TASK ITEM — Retrieve all lines below that have the string "flash".

· · ·

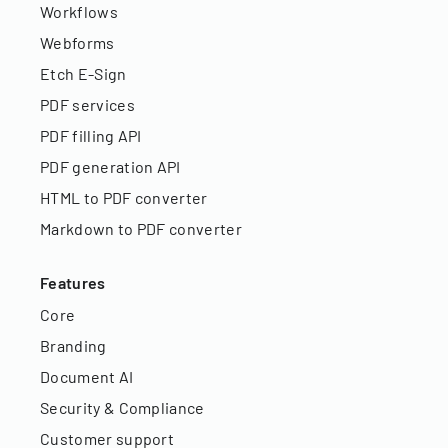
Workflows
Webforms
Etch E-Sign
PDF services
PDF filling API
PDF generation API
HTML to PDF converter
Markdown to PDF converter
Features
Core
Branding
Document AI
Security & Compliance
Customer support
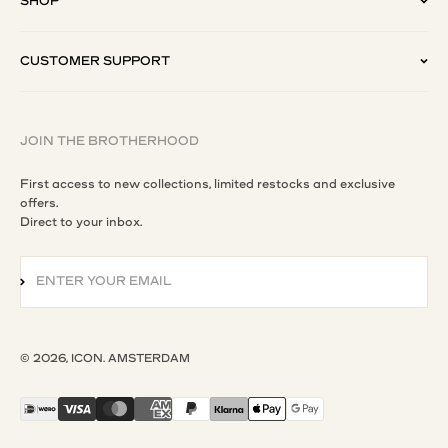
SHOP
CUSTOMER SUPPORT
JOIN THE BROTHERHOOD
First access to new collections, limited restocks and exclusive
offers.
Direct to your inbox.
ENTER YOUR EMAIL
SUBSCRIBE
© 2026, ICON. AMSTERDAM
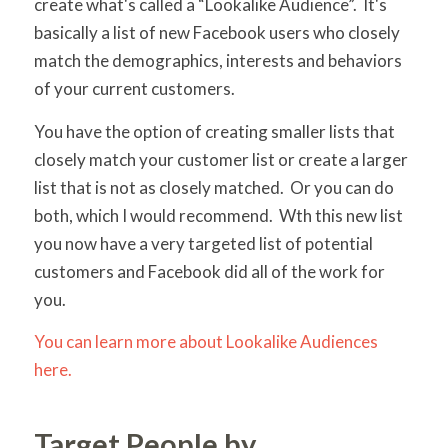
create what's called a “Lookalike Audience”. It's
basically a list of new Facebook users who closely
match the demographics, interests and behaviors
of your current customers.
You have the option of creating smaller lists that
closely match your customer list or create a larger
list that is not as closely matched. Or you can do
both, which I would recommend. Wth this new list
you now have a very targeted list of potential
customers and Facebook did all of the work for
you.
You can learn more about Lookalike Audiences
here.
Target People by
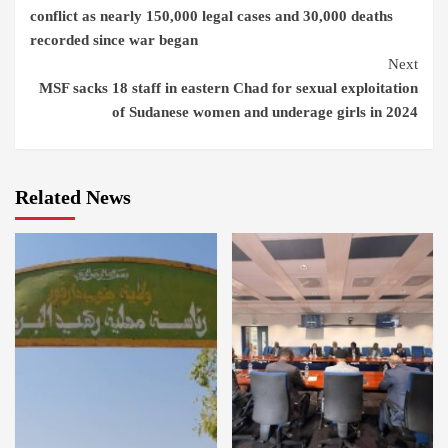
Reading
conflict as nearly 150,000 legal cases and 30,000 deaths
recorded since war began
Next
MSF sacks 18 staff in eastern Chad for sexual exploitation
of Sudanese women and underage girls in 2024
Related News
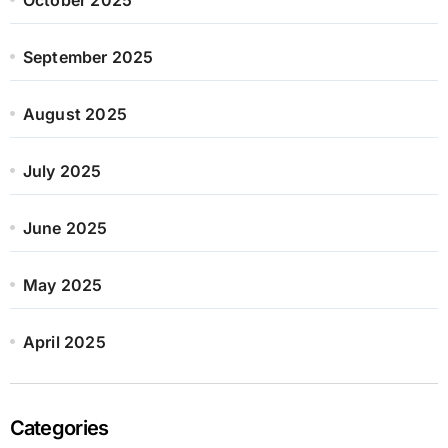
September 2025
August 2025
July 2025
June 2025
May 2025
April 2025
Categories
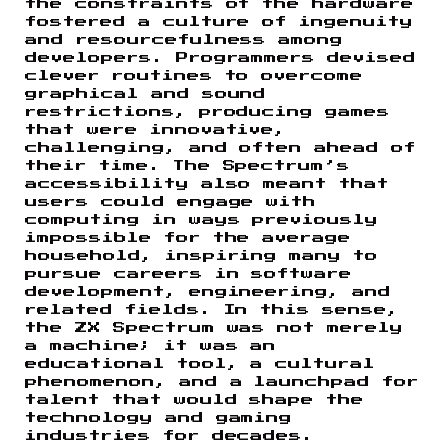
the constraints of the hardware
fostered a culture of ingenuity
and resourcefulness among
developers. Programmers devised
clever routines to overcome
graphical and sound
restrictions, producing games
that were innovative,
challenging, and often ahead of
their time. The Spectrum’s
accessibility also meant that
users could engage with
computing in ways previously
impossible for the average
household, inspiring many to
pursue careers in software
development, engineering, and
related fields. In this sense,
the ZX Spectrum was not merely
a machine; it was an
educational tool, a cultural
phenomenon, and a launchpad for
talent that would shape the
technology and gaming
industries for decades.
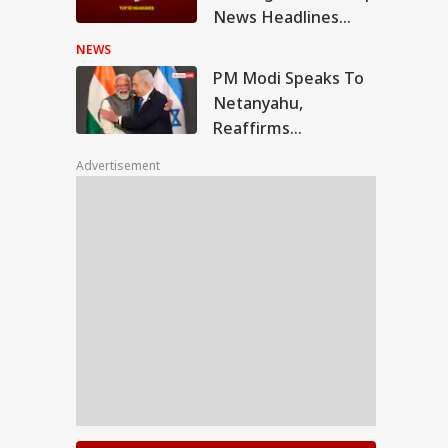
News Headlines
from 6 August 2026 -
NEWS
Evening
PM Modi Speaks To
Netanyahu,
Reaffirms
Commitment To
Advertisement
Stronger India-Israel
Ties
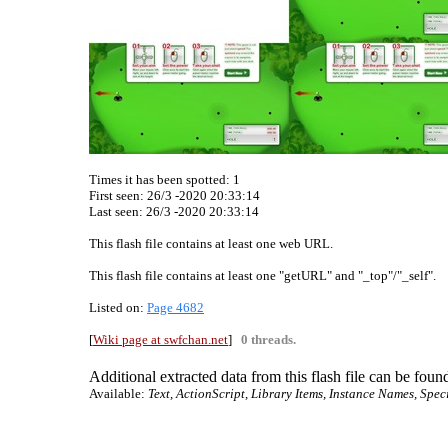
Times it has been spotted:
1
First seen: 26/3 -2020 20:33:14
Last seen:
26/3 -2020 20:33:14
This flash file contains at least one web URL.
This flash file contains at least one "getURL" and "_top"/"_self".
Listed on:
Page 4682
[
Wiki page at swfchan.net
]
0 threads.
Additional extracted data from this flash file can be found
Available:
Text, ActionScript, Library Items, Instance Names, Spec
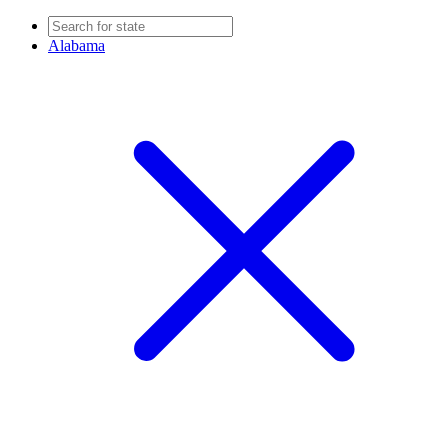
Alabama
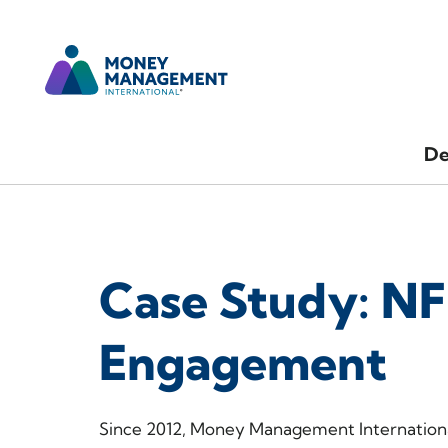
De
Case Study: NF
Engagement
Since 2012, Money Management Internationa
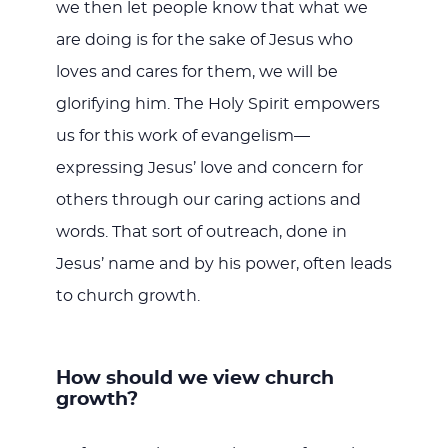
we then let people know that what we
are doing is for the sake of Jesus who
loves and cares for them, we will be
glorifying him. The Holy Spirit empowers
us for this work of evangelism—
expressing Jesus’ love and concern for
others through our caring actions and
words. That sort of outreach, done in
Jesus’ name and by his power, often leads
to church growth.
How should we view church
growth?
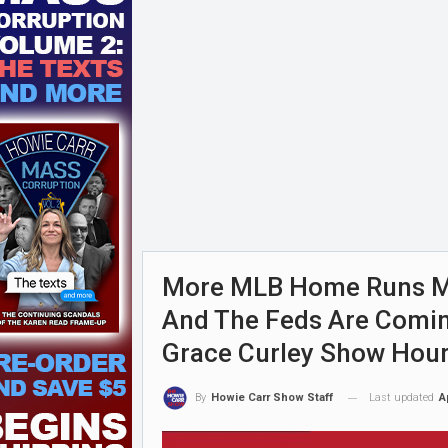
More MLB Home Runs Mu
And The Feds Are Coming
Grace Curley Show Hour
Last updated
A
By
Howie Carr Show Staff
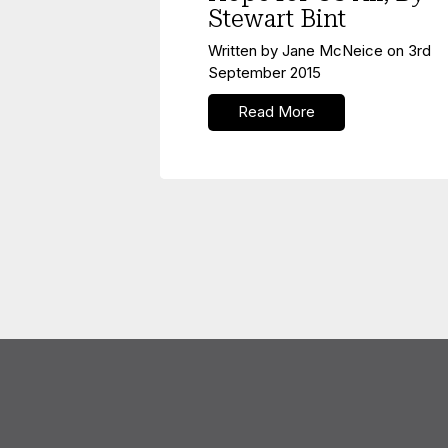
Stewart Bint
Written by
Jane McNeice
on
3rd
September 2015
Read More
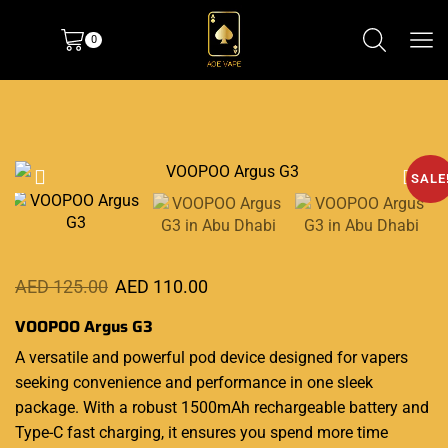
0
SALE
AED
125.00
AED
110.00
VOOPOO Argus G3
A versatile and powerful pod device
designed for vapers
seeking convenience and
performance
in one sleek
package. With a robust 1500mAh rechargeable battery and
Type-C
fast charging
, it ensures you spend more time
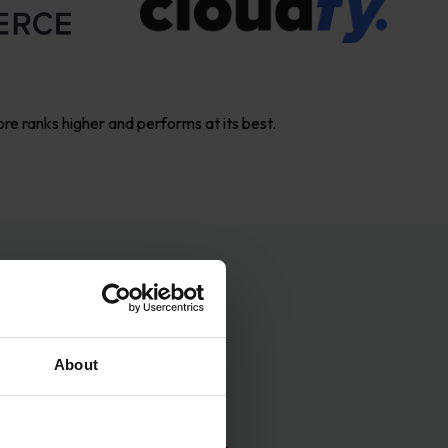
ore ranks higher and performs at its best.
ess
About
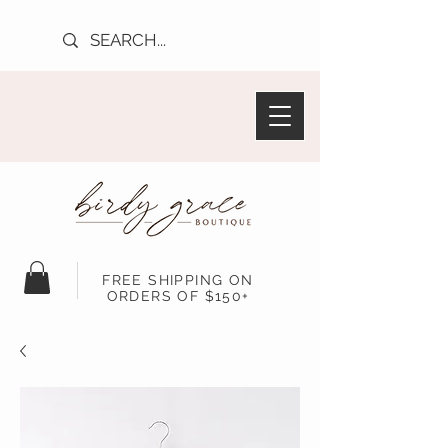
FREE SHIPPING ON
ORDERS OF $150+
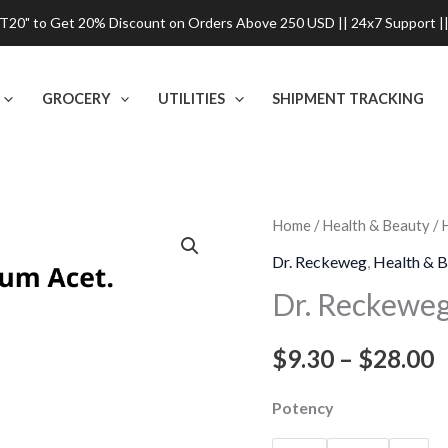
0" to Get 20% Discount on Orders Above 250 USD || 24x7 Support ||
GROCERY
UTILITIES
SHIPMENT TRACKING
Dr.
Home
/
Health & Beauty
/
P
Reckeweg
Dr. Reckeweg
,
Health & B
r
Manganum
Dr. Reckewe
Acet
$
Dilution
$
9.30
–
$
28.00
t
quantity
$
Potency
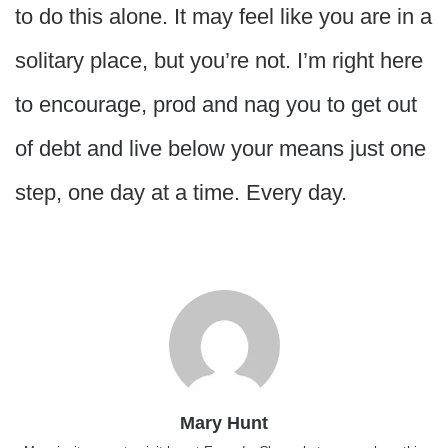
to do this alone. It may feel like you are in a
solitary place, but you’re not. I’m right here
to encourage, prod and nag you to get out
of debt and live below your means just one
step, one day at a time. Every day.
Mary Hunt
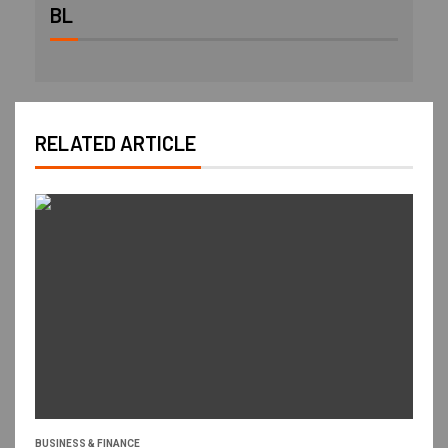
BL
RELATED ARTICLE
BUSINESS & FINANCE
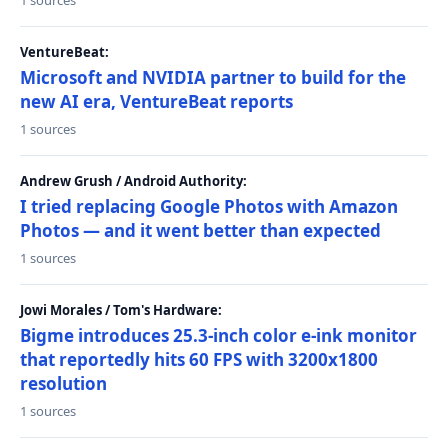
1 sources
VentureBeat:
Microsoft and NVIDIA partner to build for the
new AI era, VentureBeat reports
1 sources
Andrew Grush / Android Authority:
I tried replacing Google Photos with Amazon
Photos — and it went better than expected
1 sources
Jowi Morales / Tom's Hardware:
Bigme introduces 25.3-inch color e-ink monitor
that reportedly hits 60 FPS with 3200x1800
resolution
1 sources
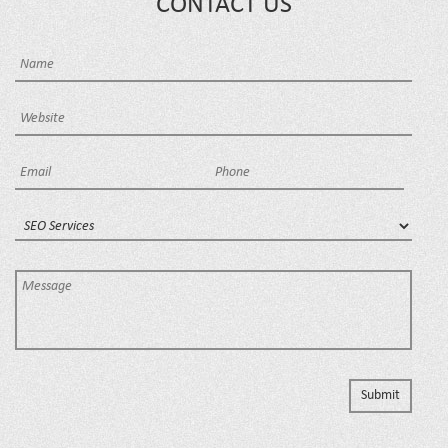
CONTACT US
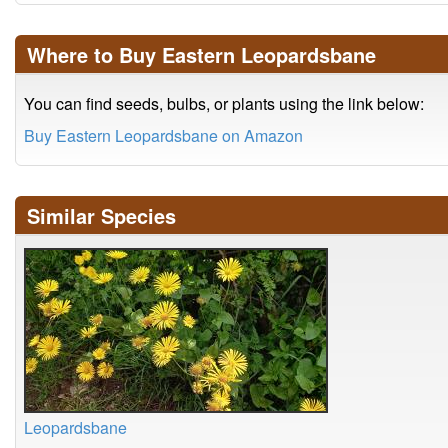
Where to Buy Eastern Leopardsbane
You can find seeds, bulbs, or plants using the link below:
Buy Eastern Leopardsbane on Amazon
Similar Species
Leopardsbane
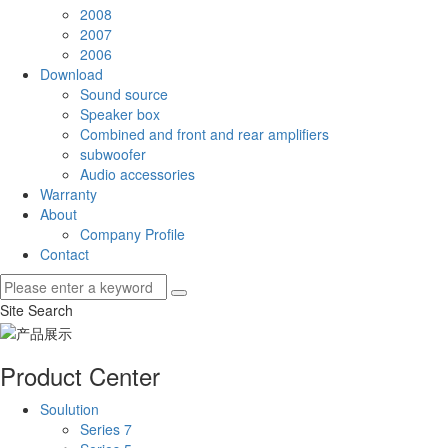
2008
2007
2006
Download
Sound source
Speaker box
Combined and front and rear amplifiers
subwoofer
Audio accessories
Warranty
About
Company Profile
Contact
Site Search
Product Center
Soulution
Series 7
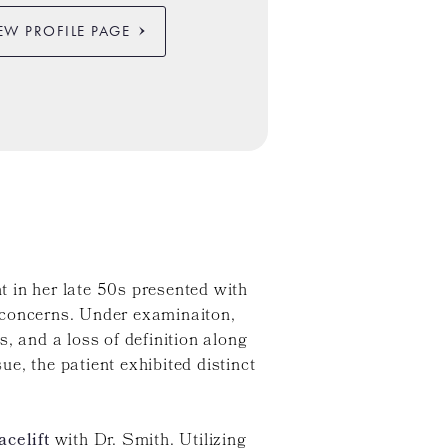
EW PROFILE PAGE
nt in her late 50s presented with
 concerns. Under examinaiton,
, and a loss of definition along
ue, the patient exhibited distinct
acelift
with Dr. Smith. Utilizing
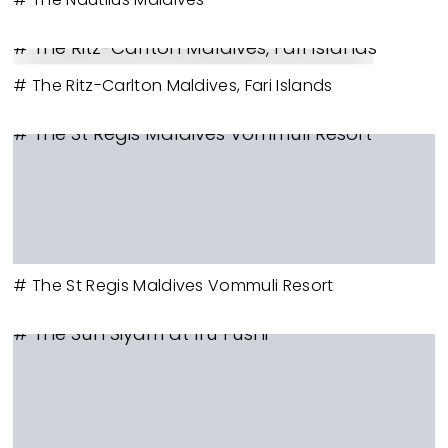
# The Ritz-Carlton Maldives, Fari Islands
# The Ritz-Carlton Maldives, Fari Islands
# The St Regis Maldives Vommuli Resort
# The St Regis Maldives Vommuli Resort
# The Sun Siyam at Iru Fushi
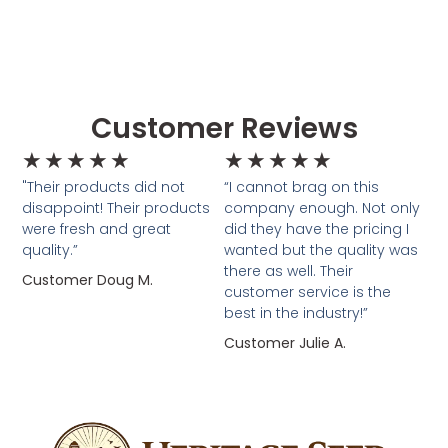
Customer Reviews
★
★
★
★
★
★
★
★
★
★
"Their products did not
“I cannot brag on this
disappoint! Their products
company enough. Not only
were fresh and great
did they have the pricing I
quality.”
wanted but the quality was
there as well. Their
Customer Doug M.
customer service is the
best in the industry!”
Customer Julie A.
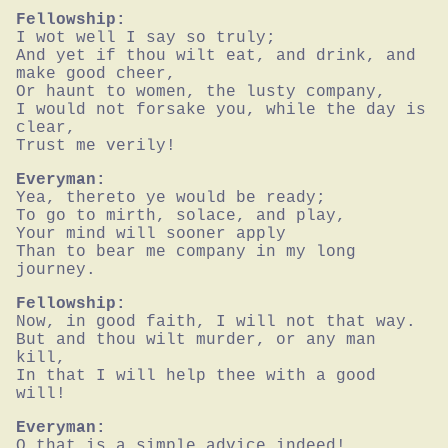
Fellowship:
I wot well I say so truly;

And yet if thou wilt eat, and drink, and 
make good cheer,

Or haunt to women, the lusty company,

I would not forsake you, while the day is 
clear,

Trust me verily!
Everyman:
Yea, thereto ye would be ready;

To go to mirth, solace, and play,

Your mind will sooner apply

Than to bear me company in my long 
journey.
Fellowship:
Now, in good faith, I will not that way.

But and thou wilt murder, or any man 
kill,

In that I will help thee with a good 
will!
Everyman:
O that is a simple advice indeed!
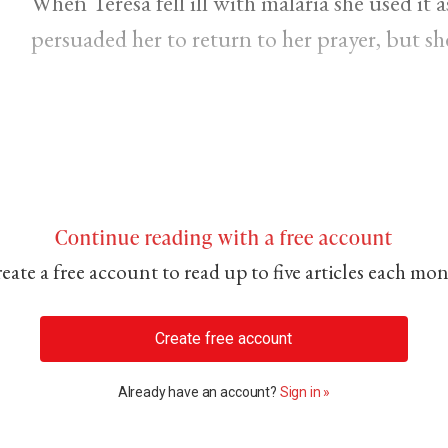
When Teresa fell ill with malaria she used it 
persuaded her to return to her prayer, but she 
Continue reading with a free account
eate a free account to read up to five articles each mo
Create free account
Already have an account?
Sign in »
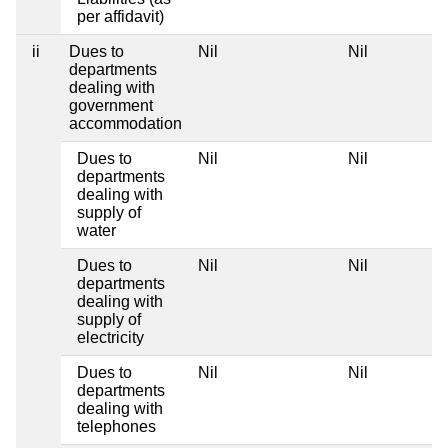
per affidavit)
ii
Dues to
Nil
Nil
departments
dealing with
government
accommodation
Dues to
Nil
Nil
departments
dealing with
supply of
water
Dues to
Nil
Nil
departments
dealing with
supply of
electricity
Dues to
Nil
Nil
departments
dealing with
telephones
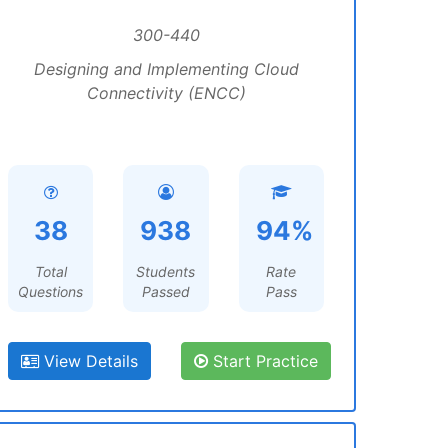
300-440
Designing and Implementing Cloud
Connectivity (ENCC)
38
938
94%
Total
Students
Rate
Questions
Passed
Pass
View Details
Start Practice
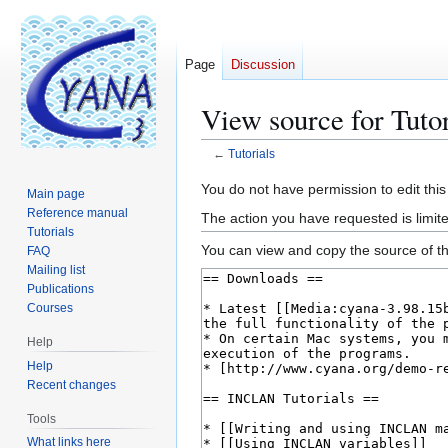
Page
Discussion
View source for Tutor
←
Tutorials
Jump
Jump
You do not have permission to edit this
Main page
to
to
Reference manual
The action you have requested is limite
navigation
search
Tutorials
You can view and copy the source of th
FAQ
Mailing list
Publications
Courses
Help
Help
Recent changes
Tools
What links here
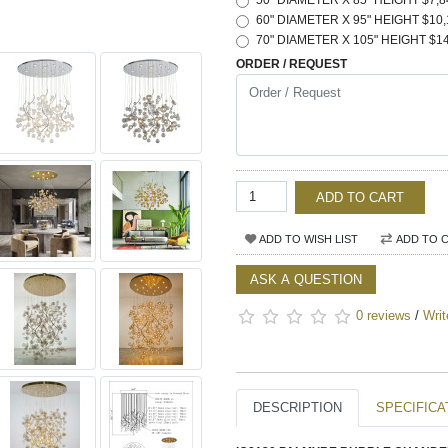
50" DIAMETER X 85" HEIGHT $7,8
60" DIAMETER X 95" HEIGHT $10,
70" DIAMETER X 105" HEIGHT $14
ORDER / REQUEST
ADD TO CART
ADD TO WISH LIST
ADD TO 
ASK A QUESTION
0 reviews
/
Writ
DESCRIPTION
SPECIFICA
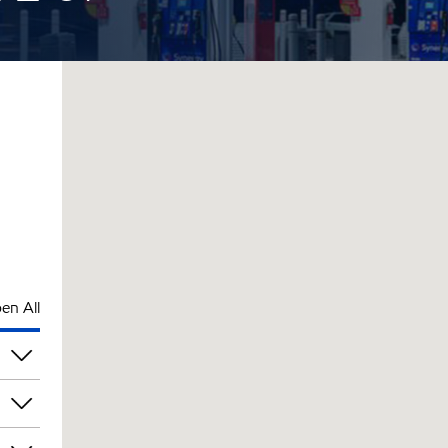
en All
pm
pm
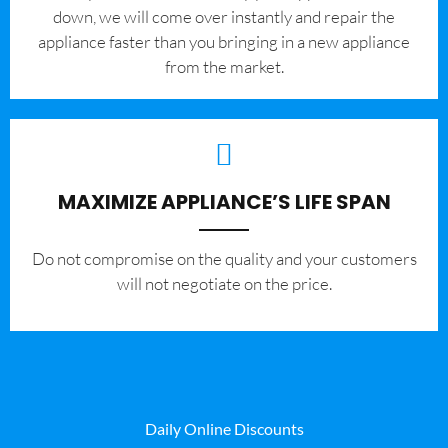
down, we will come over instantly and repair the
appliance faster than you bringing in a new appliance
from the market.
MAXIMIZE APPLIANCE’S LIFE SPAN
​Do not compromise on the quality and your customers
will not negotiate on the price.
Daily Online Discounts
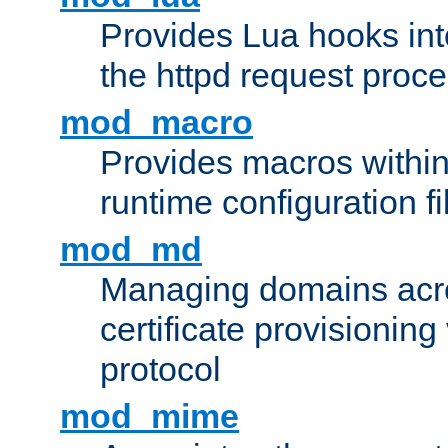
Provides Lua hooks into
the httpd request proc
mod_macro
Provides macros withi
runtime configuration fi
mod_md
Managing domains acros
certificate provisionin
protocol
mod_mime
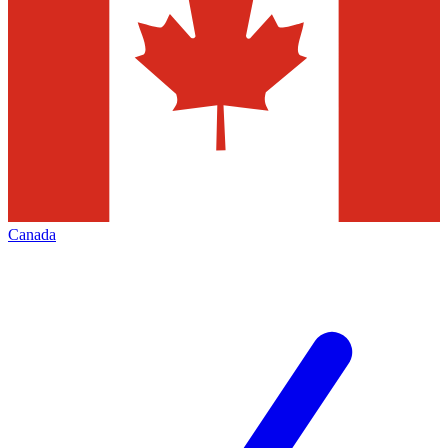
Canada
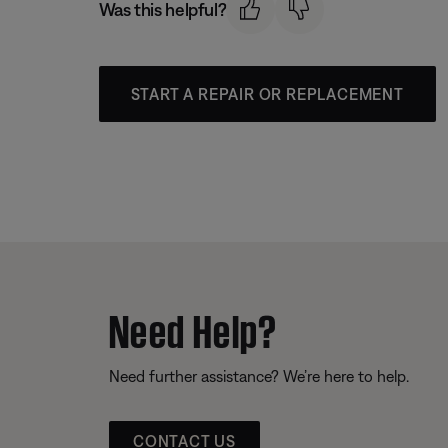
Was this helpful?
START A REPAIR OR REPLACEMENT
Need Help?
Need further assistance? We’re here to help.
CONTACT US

· · ·

OUTPUT FOR THIS EXERCISE —
This flash file contains at least one web URL.
This flash file contains at least one "getURL" and "_top"/"_self".
Additional extracted data from this flash file can be found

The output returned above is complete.